While most states require a person to have a prescription for Narcan if they’re taking prescription opioids, someone who overdoses on carfentanil got the drug from an illicit source, meaning they may not have access to Narcan. However, if you have the lifesaving drug, use it immediately and administer a dose to the unconscious person. If they are still unresponsive, please administer a second or third dose two to three minutes apart if first responders have not arrived on the scene.

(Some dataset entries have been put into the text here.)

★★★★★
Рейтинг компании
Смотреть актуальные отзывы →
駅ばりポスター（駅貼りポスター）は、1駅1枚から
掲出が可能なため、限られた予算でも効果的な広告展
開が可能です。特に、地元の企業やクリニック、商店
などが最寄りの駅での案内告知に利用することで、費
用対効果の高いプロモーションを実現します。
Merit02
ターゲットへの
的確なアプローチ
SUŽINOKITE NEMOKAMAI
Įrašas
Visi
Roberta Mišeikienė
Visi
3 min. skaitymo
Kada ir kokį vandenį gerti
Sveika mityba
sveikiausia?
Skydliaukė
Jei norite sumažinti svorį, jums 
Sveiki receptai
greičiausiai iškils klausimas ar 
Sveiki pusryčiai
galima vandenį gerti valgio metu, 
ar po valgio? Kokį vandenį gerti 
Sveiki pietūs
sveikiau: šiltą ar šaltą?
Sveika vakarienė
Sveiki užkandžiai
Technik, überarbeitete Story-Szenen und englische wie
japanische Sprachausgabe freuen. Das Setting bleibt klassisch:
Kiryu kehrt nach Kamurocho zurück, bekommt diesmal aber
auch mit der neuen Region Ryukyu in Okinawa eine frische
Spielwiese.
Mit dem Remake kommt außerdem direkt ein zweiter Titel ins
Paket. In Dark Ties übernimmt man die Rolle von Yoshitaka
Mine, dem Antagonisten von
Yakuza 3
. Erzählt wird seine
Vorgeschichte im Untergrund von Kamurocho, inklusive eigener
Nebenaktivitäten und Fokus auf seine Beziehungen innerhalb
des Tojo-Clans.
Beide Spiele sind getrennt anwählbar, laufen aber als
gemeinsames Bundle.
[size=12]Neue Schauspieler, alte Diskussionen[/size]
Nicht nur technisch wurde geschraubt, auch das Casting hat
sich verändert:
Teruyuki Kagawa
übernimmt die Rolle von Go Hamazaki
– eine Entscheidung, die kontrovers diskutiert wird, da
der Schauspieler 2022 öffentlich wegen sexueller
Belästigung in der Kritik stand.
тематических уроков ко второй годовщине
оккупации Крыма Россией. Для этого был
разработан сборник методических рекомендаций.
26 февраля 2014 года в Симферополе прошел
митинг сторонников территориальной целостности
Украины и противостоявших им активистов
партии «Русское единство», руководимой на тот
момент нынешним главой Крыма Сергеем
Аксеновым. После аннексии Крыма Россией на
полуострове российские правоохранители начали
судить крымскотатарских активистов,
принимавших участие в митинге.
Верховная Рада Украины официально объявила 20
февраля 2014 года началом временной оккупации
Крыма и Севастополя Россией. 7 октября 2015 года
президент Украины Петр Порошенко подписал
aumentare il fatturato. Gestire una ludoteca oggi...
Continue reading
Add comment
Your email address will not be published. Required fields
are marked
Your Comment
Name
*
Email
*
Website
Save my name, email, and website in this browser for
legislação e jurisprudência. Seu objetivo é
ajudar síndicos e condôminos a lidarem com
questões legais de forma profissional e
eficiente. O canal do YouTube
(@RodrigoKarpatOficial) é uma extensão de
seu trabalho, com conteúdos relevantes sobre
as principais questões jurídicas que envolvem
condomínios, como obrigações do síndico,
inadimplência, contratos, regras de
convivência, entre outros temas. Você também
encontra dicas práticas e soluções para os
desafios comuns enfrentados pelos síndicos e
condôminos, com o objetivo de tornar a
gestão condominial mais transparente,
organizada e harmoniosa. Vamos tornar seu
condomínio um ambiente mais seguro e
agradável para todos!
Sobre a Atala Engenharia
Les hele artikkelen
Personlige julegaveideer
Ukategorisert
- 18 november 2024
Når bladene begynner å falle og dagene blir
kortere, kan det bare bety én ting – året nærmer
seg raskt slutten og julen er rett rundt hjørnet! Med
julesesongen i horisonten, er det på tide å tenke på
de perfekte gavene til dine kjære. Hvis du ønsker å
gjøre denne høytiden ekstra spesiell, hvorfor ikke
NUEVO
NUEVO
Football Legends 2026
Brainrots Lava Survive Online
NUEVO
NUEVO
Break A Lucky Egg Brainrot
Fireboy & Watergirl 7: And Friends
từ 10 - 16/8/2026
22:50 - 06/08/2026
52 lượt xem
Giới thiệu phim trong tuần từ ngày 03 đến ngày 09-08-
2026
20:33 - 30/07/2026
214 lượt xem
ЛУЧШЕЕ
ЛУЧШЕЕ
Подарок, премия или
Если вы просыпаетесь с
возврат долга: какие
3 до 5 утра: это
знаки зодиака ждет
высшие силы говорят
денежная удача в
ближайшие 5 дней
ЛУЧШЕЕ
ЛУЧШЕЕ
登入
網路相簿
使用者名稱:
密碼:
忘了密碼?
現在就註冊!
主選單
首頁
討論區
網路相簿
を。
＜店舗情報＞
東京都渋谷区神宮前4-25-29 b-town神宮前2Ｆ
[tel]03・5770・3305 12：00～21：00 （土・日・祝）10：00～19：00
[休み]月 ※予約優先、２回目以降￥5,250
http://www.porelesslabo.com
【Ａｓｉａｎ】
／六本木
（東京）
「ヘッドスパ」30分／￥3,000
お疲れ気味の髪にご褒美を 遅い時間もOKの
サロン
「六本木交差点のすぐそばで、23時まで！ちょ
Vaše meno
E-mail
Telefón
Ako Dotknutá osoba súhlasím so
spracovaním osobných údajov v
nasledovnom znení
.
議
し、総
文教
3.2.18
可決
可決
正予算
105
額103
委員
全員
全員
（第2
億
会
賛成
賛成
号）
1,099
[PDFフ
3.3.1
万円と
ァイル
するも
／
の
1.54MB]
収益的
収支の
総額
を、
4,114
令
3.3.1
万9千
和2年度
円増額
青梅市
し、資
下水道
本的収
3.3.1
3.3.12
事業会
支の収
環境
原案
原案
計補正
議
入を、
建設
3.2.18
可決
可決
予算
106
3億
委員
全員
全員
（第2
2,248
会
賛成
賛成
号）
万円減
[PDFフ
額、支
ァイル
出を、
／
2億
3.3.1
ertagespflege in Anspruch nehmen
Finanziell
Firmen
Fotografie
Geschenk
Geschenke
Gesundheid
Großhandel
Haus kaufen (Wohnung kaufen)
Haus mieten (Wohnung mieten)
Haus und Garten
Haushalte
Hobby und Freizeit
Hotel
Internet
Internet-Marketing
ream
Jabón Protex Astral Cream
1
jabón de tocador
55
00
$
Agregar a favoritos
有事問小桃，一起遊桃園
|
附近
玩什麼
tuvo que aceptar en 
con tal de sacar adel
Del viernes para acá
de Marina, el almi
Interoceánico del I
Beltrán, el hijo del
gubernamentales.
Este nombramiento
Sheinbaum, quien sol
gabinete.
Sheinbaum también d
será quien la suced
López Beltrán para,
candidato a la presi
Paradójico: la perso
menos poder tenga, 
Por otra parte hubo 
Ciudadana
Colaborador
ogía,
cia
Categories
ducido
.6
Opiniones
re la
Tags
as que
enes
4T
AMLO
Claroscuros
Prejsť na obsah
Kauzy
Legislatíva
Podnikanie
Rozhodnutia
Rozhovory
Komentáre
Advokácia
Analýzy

Keep in mind it could take up to five minutes to reverse the effects, especially since carfentanil is so potent. Also, the effects are temporary, meaning that they could easily slip back into an overdose after Narcan’s effects subside. For that reason, do not give the person Narcan without also calling 911.

First Aid

If you are trained in first aid, please follow your training. Position the overdosed person on their side to ensure their airway is open. Please, do not delay other interventions. Narcan is only temporary, meaning you must continue monitoring the person until help arrives. Although an adverse reaction from Narcan is rare, it doesn’t mean it can’t happen. If breathing stops, continue rescue breathing and CPR as long as you are trained.


You must remain by the person’s side until help arrives. As was mentioned several times, Narcan is only a temporary solution, and you must stay by their side until support is on the scene. Although an adverse reaction is unlikely, the individual could go into acute opioid withdrawal. These include symptoms like increased heart rate, agitation, body aches, diarrhea, vomiting, or convulsions. For that reason, stay by their side. Once help arrives, the individual will be transported to the hospital and be given intravenous fluids, more Narcan, and everything necessary to keep them alive.